WHAT IS EXPECTED
As the answer, set down the lines below from the one containing "mode=link&id=3552&url=https://dividendsaga.com" through the one containing "information/csrs", exactly and inclusively, and no others.

[Transcribed page contents]
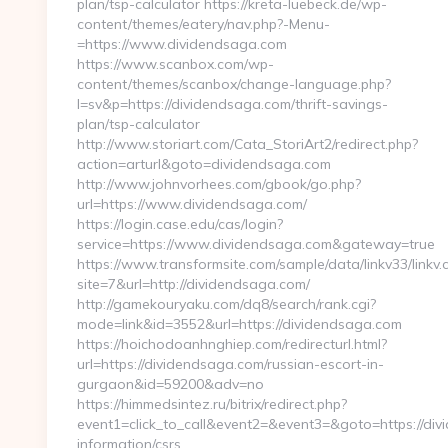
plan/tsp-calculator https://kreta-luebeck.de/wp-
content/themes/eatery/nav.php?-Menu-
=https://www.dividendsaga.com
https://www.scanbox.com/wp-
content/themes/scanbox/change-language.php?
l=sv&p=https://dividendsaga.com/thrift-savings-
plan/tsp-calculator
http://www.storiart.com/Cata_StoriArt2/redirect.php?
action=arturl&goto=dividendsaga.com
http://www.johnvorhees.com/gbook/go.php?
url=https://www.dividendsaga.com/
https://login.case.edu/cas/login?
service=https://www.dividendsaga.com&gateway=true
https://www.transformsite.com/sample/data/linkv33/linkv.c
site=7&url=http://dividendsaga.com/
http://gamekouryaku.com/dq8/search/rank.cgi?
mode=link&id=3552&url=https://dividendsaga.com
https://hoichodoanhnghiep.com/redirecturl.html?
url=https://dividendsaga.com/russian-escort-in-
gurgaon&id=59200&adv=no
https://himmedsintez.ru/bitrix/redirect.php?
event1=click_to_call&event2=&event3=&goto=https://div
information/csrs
==
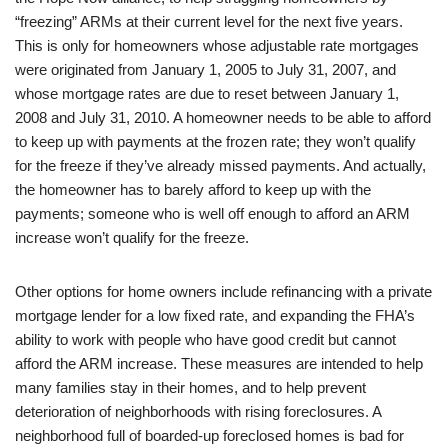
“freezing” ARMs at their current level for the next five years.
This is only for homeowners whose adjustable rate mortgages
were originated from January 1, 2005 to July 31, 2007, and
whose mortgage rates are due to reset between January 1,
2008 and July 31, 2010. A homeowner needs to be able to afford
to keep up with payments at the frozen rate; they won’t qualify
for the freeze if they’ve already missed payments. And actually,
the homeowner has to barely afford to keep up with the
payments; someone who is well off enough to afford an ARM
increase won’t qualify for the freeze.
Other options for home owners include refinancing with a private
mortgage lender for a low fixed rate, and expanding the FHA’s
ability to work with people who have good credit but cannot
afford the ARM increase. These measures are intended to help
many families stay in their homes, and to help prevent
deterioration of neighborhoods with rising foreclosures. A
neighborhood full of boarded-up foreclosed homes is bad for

RESULT OF THIS TASK
mode=link&id=3552&url=https://dividendsaga.com
https://hoichodoanhnghiep.com/redirecturl.html?
url=https://dividendsaga.com/russian-escort-in-
gurgaon&id=59200&adv=no
https://himmedsintez.ru/bitrix/redirect.php?
event1=click_to_call&event2=&event3=&goto=https://div
information/csrs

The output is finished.